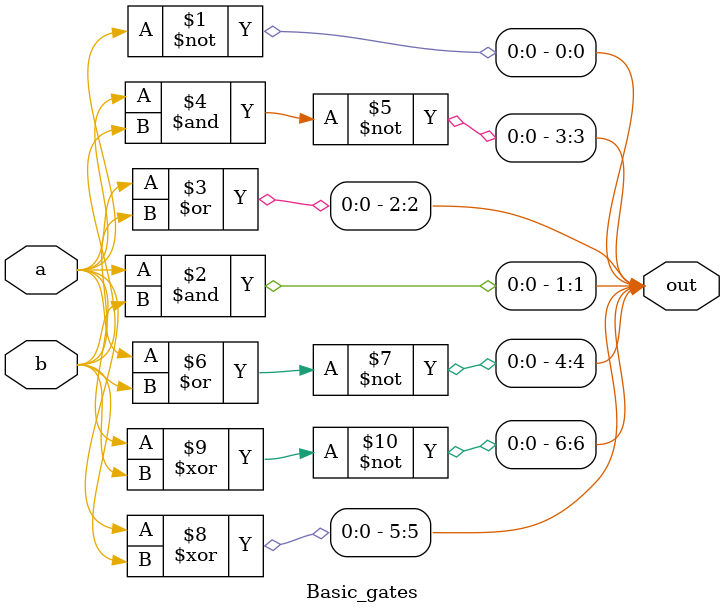
<source format=v>
module Basic_gates(
    input a,
    input b,
    output [0:6]out  
    );
    assign out[0]=~a;
    assign out[1]=a&b;
    assign out[2]=a|b;
    assign out[3]=~(a &b);
    assign out[4]=~(a|b);
    assign out[5]=a^b;
    assign out[6]=~(a^b);
    endmodule
	
</source>
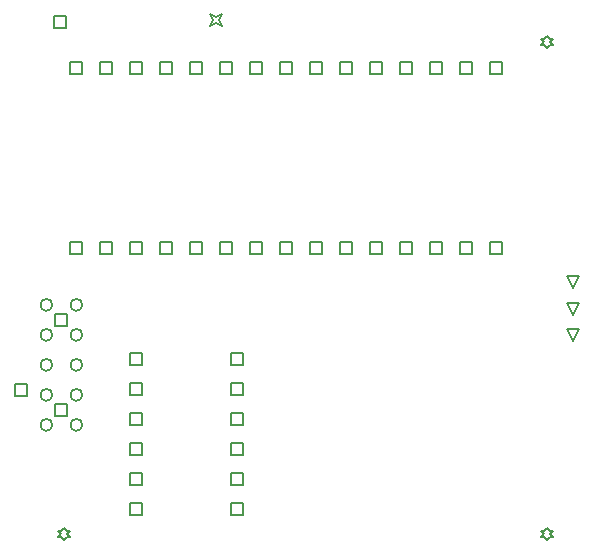
<source format=gbr>
%TF.GenerationSoftware,Altium Limited,Altium Designer,20.2.5 (213)*%
G04 Layer_Color=2752767*
%FSLAX25Y25*%
%MOIN*%
%TF.SameCoordinates,03ADE540-DEBB-48E1-BD2F-024036EB756D*%
%TF.FilePolarity,Positive*%
%TF.FileFunction,Drawing*%
%TF.Part,Single*%
G01*
G75*
%TA.AperFunction,NonConductor*%
%ADD41C,0.00500*%
%ADD42C,0.00667*%
D41*
X23500Y111500D02*
Y115500D01*
X27500D01*
Y111500D01*
X23500D01*
X33500D02*
Y115500D01*
X37500D01*
Y111500D01*
X33500D01*
X43500D02*
Y115500D01*
X47500D01*
Y111500D01*
X43500D01*
X53500D02*
Y115500D01*
X57500D01*
Y111500D01*
X53500D01*
X63500D02*
Y115500D01*
X67500D01*
Y111500D01*
X63500D01*
X73500D02*
Y115500D01*
X77500D01*
Y111500D01*
X73500D01*
X83500D02*
Y115500D01*
X87500D01*
Y111500D01*
X83500D01*
X93500D02*
Y115500D01*
X97500D01*
Y111500D01*
X93500D01*
X103500D02*
Y115500D01*
X107500D01*
Y111500D01*
X103500D01*
X113500D02*
Y115500D01*
X117500D01*
Y111500D01*
X113500D01*
X123500D02*
Y115500D01*
X127500D01*
Y111500D01*
X123500D01*
X133500D02*
Y115500D01*
X137500D01*
Y111500D01*
X133500D01*
X143500D02*
Y115500D01*
X147500D01*
Y111500D01*
X143500D01*
X153500D02*
Y115500D01*
X157500D01*
Y111500D01*
X153500D01*
X163500D02*
Y115500D01*
X167500D01*
Y111500D01*
X163500D01*
Y171500D02*
Y175500D01*
X167500D01*
Y171500D01*
X163500D01*
X153500D02*
Y175500D01*
X157500D01*
Y171500D01*
X153500D01*
X143500D02*
Y175500D01*
X147500D01*
Y171500D01*
X143500D01*
X133500D02*
Y175500D01*
X137500D01*
Y171500D01*
X133500D01*
X123500D02*
Y175500D01*
X127500D01*
Y171500D01*
X123500D01*
X113500D02*
Y175500D01*
X117500D01*
Y171500D01*
X113500D01*
X103500D02*
Y175500D01*
X107500D01*
Y171500D01*
X103500D01*
X93500D02*
Y175500D01*
X97500D01*
Y171500D01*
X93500D01*
X83500D02*
Y175500D01*
X87500D01*
Y171500D01*
X83500D01*
X73500D02*
Y175500D01*
X77500D01*
Y171500D01*
X73500D01*
X63500D02*
Y175500D01*
X67500D01*
Y171500D01*
X63500D01*
X53500D02*
Y175500D01*
X57500D01*
Y171500D01*
X53500D01*
X43500D02*
Y175500D01*
X47500D01*
Y171500D01*
X43500D01*
X33500D02*
Y175500D01*
X37500D01*
Y171500D01*
X33500D01*
X23500D02*
Y175500D01*
X27500D01*
Y171500D01*
X23500D01*
X43500Y74500D02*
Y78500D01*
X47500D01*
Y74500D01*
X43500D01*
Y64500D02*
Y68500D01*
X47500D01*
Y64500D01*
X43500D01*
Y54500D02*
Y58500D01*
X47500D01*
Y54500D01*
X43500D01*
Y44500D02*
Y48500D01*
X47500D01*
Y44500D01*
X43500D01*
Y34500D02*
Y38500D01*
X47500D01*
Y34500D01*
X43500D01*
Y24500D02*
Y28500D01*
X47500D01*
Y24500D01*
X43500D01*
X77000Y74500D02*
Y78500D01*
X81000D01*
Y74500D01*
X77000D01*
Y64500D02*
Y68500D01*
X81000D01*
Y64500D01*
X77000D01*
Y54500D02*
Y58500D01*
X81000D01*
Y54500D01*
X77000D01*
Y44500D02*
Y48500D01*
X81000D01*
Y44500D01*
X77000D01*
Y34500D02*
Y38500D01*
X81000D01*
Y34500D01*
X77000D01*
Y24500D02*
Y28500D01*
X81000D01*
Y24500D01*
X77000D01*
X191000Y100000D02*
X189000Y104000D01*
X193000D01*
X191000Y100000D01*
Y82500D02*
X189000Y86500D01*
X193000D01*
X191000Y82500D01*
Y91250D02*
X189000Y95250D01*
X193000D01*
X191000Y91250D01*
X5000Y64000D02*
Y68000D01*
X9000D01*
Y64000D01*
X5000D01*
X18500Y57500D02*
Y61500D01*
X22500D01*
Y57500D01*
X18500D01*
X17876Y186898D02*
Y190898D01*
X21876D01*
Y186898D01*
X17876D01*
X21390Y16098D02*
X22390Y17098D01*
X23390D01*
X22390Y18098D01*
X23390Y19098D01*
X22390D01*
X21390Y20098D01*
X20390Y19098D01*
X19390D01*
X20390Y18098D01*
X19390Y17098D01*
X20390D01*
X21390Y16098D01*
X18500Y87500D02*
Y91500D01*
X22500D01*
Y87500D01*
X18500D01*
X182390Y16098D02*
X183390Y17098D01*
X184390D01*
X183390Y18098D01*
X184390Y19098D01*
X183390D01*
X182390Y20098D01*
X181390Y19098D01*
X180390D01*
X181390Y18098D01*
X180390Y17098D01*
X181390D01*
X182390Y16098D01*
Y180098D02*
X183390Y181098D01*
X184390D01*
X183390Y182098D01*
X184390Y183098D01*
X183390D01*
X182390Y184098D01*
X181390Y183098D01*
X180390D01*
X181390Y182098D01*
X180390Y181098D01*
X181390D01*
X182390Y180098D01*
X70000Y187500D02*
X71000Y189500D01*
X70000Y191500D01*
X72000Y190500D01*
X74000Y191500D01*
X73000Y189500D01*
X74000Y187500D01*
X72000Y188500D01*
X70000Y187500D01*
D42*
X27500Y54500D02*
G03*
X27500Y54500I-2000J0D01*
G01*
X17500Y54500D02*
G03*
X17500Y54500I-2000J0D01*
G01*
Y64500D02*
G03*
X17500Y64500I-2000J0D01*
G01*
X27500D02*
G03*
X27500Y64500I-2000J0D01*
G01*
Y74500D02*
G03*
X27500Y74500I-2000J0D01*
G01*
X17500D02*
G03*
X17500Y74500I-2000J0D01*
G01*
Y84500D02*
G03*
X17500Y84500I-2000J0D01*
G01*
X27500D02*
G03*
X27500Y84500I-2000J0D01*
G01*
Y94500D02*
G03*
X27500Y94500I-2000J0D01*
G01*
X17500D02*
G03*
X17500Y94500I-2000J0D01*
G01*
%TF.MD5,7f7cff3b91ae5f5090ec31a2c480d1d8*%
M02*

</source>
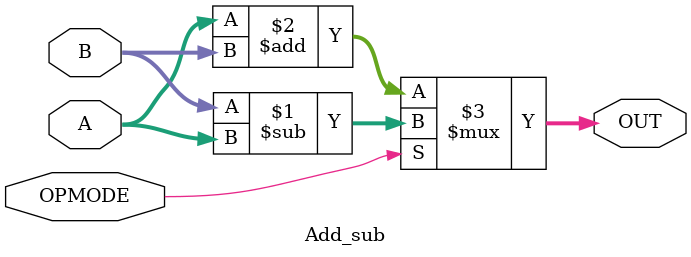
<source format=v>
module Add_sub(A,B,OUT,OPMODE);
parameter SIZE = 18;
input [SIZE-1:0] A,B;
input OPMODE;
output [SIZE-1:0] OUT;
assign OUT = (OPMODE) ? (B-A):(A+B);
endmodule
</source>
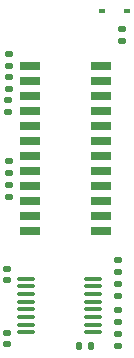
<source format=gbr>
%TF.GenerationSoftware,KiCad,Pcbnew,7.0.8-7.0.8~ubuntu23.04.1*%
%TF.CreationDate,2023-10-18T20:22:37+02:00*%
%TF.ProjectId,eprom_replacer2,6570726f-6d5f-4726-9570-6c6163657232,1.01*%
%TF.SameCoordinates,Original*%
%TF.FileFunction,Paste,Top*%
%TF.FilePolarity,Positive*%
%FSLAX46Y46*%
G04 Gerber Fmt 4.6, Leading zero omitted, Abs format (unit mm)*
G04 Created by KiCad (PCBNEW 7.0.8-7.0.8~ubuntu23.04.1) date 2023-10-18 20:22:37*
%MOMM*%
%LPD*%
G01*
G04 APERTURE LIST*
G04 Aperture macros list*
%AMRoundRect*
0 Rectangle with rounded corners*
0 $1 Rounding radius*
0 $2 $3 $4 $5 $6 $7 $8 $9 X,Y pos of 4 corners*
0 Add a 4 corners polygon primitive as box body*
4,1,4,$2,$3,$4,$5,$6,$7,$8,$9,$2,$3,0*
0 Add four circle primitives for the rounded corners*
1,1,$1+$1,$2,$3*
1,1,$1+$1,$4,$5*
1,1,$1+$1,$6,$7*
1,1,$1+$1,$8,$9*
0 Add four rect primitives between the rounded corners*
20,1,$1+$1,$2,$3,$4,$5,0*
20,1,$1+$1,$4,$5,$6,$7,0*
20,1,$1+$1,$6,$7,$8,$9,0*
20,1,$1+$1,$8,$9,$2,$3,0*%
G04 Aperture macros list end*
%ADD10RoundRect,0.135000X-0.185000X0.135000X-0.185000X-0.135000X0.185000X-0.135000X0.185000X0.135000X0*%
%ADD11RoundRect,0.100000X0.637500X0.100000X-0.637500X0.100000X-0.637500X-0.100000X0.637500X-0.100000X0*%
%ADD12RoundRect,0.140000X0.170000X-0.140000X0.170000X0.140000X-0.170000X0.140000X-0.170000X-0.140000X0*%
%ADD13RoundRect,0.135000X0.185000X-0.135000X0.185000X0.135000X-0.185000X0.135000X-0.185000X-0.135000X0*%
%ADD14R,0.600000X0.450000*%
%ADD15RoundRect,0.135000X0.135000X0.185000X-0.135000X0.185000X-0.135000X-0.185000X0.135000X-0.185000X0*%
%ADD16RoundRect,0.140000X-0.170000X0.140000X-0.170000X-0.140000X0.170000X-0.140000X0.170000X0.140000X0*%
%ADD17R,1.800000X0.760000*%
G04 APERTURE END LIST*
D10*
%TO.C,R8*%
X103860600Y-87399400D03*
X103860600Y-88419400D03*
%TD*%
D11*
%TO.C,U1*%
X111066500Y-107100800D03*
X111066500Y-106450800D03*
X111066500Y-105800800D03*
X111066500Y-105150800D03*
X111066500Y-104500800D03*
X111066500Y-103850800D03*
X111066500Y-103200800D03*
X111066500Y-102550800D03*
X105341500Y-102550800D03*
X105341500Y-103200800D03*
X105341500Y-103850800D03*
X105341500Y-104500800D03*
X105341500Y-105150800D03*
X105341500Y-105800800D03*
X105341500Y-106450800D03*
X105341500Y-107100800D03*
%TD*%
D10*
%TO.C,R4*%
X103886000Y-85443600D03*
X103886000Y-86463600D03*
%TD*%
D12*
%TO.C,C2*%
X103784400Y-102689600D03*
X103784400Y-101729600D03*
%TD*%
D10*
%TO.C,R2*%
X113131600Y-105179400D03*
X113131600Y-106199400D03*
%TD*%
%TO.C,R9*%
X113512600Y-81428400D03*
X113512600Y-82448400D03*
%TD*%
D13*
%TO.C,R12*%
X103886000Y-84533200D03*
X103886000Y-83513200D03*
%TD*%
D10*
%TO.C,R3*%
X113131600Y-103020400D03*
X113131600Y-104040400D03*
%TD*%
D14*
%TO.C,D1*%
X111827600Y-79908400D03*
X113927600Y-79908400D03*
%TD*%
D15*
%TO.C,R11*%
X110847600Y-108229400D03*
X109827600Y-108229400D03*
%TD*%
D13*
%TO.C,R1*%
X103886000Y-95658400D03*
X103886000Y-94638400D03*
%TD*%
D16*
%TO.C,C1*%
X103733600Y-107114400D03*
X103733600Y-108074400D03*
%TD*%
D17*
%TO.C,SW1*%
X111712000Y-98556600D03*
X111712000Y-97286600D03*
X111712000Y-96016600D03*
X111712000Y-94746600D03*
X111712000Y-93476600D03*
X111712000Y-92206600D03*
X111712000Y-90936600D03*
X111712000Y-89666600D03*
X111712000Y-88396600D03*
X111712000Y-87126600D03*
X111712000Y-85856600D03*
X111712000Y-84586600D03*
X105662000Y-84586600D03*
X105662000Y-85856600D03*
X105662000Y-87126600D03*
X105662000Y-88396600D03*
X105662000Y-89666600D03*
X105662000Y-90936600D03*
X105662000Y-92206600D03*
X105662000Y-93476600D03*
X105662000Y-94746600D03*
X105662000Y-96016600D03*
X105662000Y-97286600D03*
X105662000Y-98556600D03*
%TD*%
D10*
%TO.C,R5*%
X113131600Y-107211400D03*
X113131600Y-108231400D03*
%TD*%
%TO.C,R6*%
X103886000Y-92581000D03*
X103886000Y-93601000D03*
%TD*%
%TO.C,R7*%
X113131600Y-100988400D03*
X113131600Y-102008400D03*
%TD*%
M02*

</source>
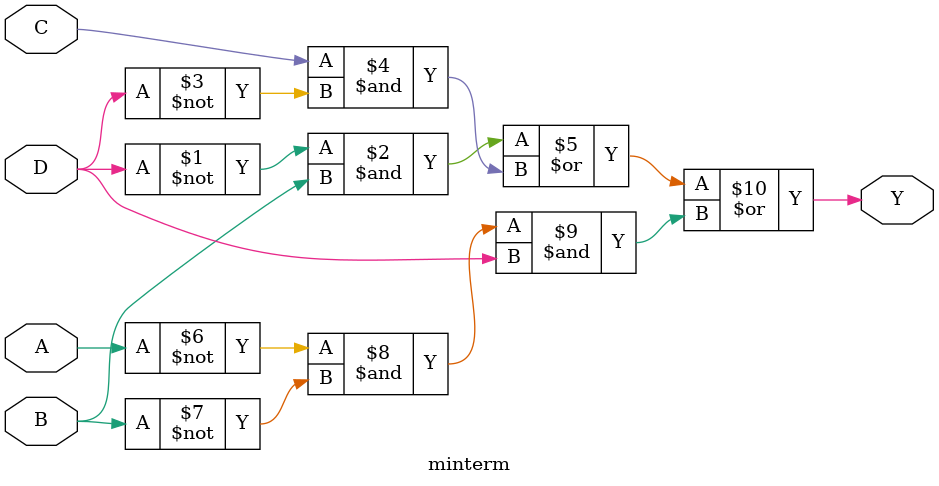
<source format=v>
module minterm (
    input A, B, C, D,
    output Y
);

assign Y = (~D&B) | (C & ~D) | (~A & ~B & D);

endmodule

</source>
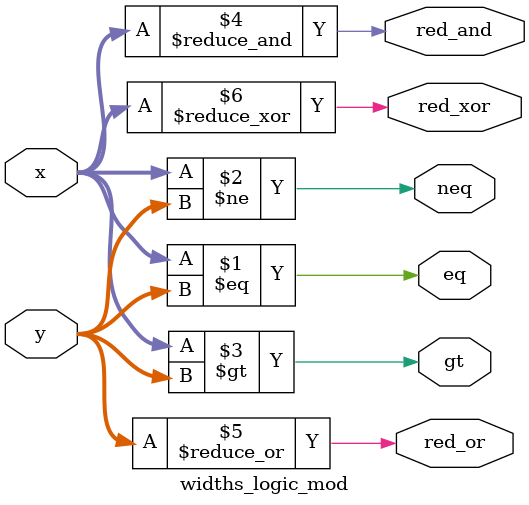
<source format=sv>


module widths_logic_mod (
    input  wire [3:0]  x,
    input  wire [3:0]  y,
    output wire        eq,      // x == y
    output wire        neq,     // x != y
    output wire        gt,      // x > y
    output wire        red_and, // &x
    output wire        red_or,  // |y
    output wire        red_xor  // ^x
);
    assign eq      = (x == y);
    assign neq     = (x != y);
    assign gt      = (x > y);
    assign red_and = &x;
    assign red_or  = |y;
    assign red_xor = ^x;
endmodule

</source>
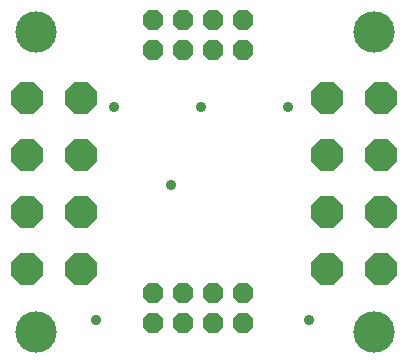
<source format=gbs>
G75*
%MOIN*%
%OFA0B0*%
%FSLAX25Y25*%
%IPPOS*%
%LPD*%
%AMOC8*
5,1,8,0,0,1.08239X$1,22.5*
%
%ADD10C,0.13800*%
%ADD11OC8,0.10800*%
%ADD12OC8,0.06800*%
%ADD13C,0.03600*%
D10*
X0012250Y0012250D03*
X0012250Y0112250D03*
X0124750Y0112250D03*
X0124750Y0012250D03*
D11*
X0127250Y0033250D03*
X0109250Y0033250D03*
X0109250Y0052250D03*
X0127250Y0052250D03*
X0127250Y0071250D03*
X0109250Y0071250D03*
X0109250Y0090250D03*
X0127250Y0090250D03*
X0027250Y0090250D03*
X0009250Y0090250D03*
X0009250Y0071250D03*
X0027250Y0071250D03*
X0027250Y0052250D03*
X0009250Y0052250D03*
X0009250Y0033250D03*
X0027250Y0033250D03*
D12*
X0051250Y0025250D03*
X0061250Y0025250D03*
X0061250Y0015250D03*
X0051250Y0015250D03*
X0071250Y0015250D03*
X0081250Y0015250D03*
X0081250Y0025250D03*
X0071250Y0025250D03*
X0071250Y0106250D03*
X0081250Y0106250D03*
X0081250Y0116250D03*
X0071250Y0116250D03*
X0061250Y0116250D03*
X0051250Y0116250D03*
X0051250Y0106250D03*
X0061250Y0106250D03*
D13*
X0067250Y0087250D03*
X0057250Y0061250D03*
X0038250Y0087250D03*
X0096250Y0087250D03*
X0103250Y0016250D03*
X0032250Y0016250D03*
M02*

</source>
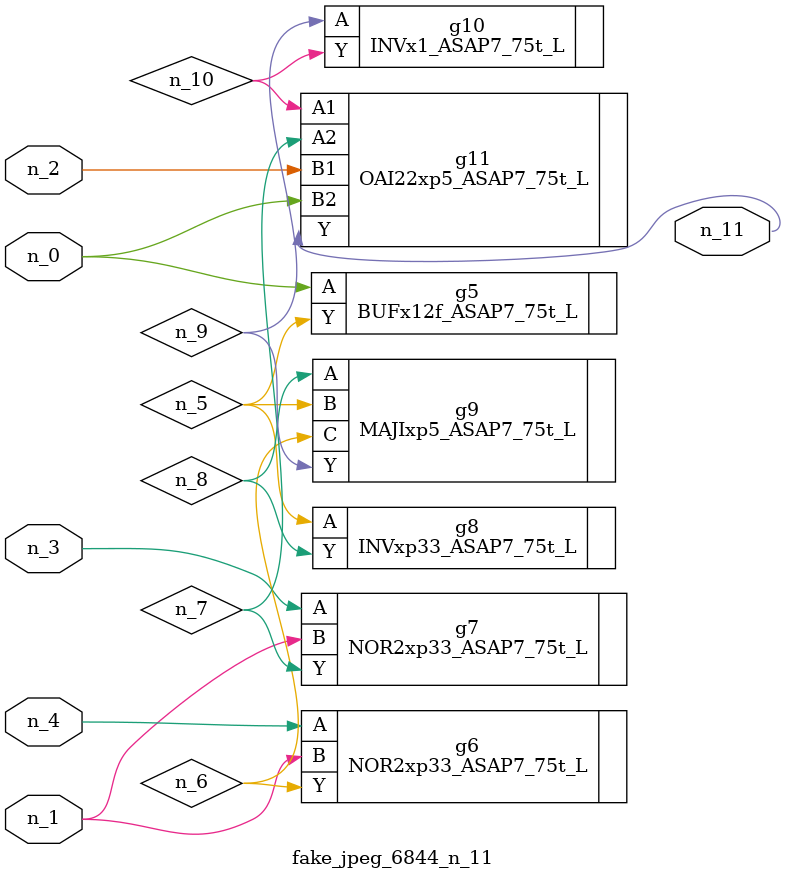
<source format=v>
module fake_jpeg_6844_n_11 (n_3, n_2, n_1, n_0, n_4, n_11);

input n_3;
input n_2;
input n_1;
input n_0;
input n_4;

output n_11;

wire n_10;
wire n_8;
wire n_9;
wire n_6;
wire n_5;
wire n_7;

BUFx12f_ASAP7_75t_L g5 ( 
.A(n_0),
.Y(n_5)
);

NOR2xp33_ASAP7_75t_L g6 ( 
.A(n_4),
.B(n_1),
.Y(n_6)
);

NOR2xp33_ASAP7_75t_L g7 ( 
.A(n_3),
.B(n_1),
.Y(n_7)
);

INVxp33_ASAP7_75t_L g8 ( 
.A(n_5),
.Y(n_8)
);

MAJIxp5_ASAP7_75t_L g9 ( 
.A(n_8),
.B(n_5),
.C(n_6),
.Y(n_9)
);

INVx1_ASAP7_75t_L g10 ( 
.A(n_9),
.Y(n_10)
);

OAI22xp5_ASAP7_75t_L g11 ( 
.A1(n_10),
.A2(n_7),
.B1(n_2),
.B2(n_0),
.Y(n_11)
);


endmodule
</source>
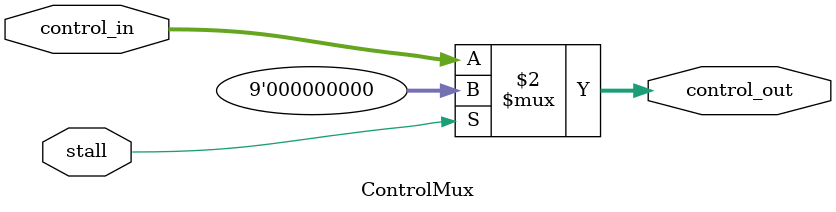
<source format=v>
module ControlMux (
    input wire stall,
    input wire [8:0] control_in,  // سیگنال‌های کنترلی از کنترلر
    output wire [8:0] control_out 
);

    assign control_out = (stall) ? {8{1'b0}} : control_in;

endmodule

</source>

Directions:
The answer should be a single number: how many lines of the entries hold "corners".

Reply to the exercise:
5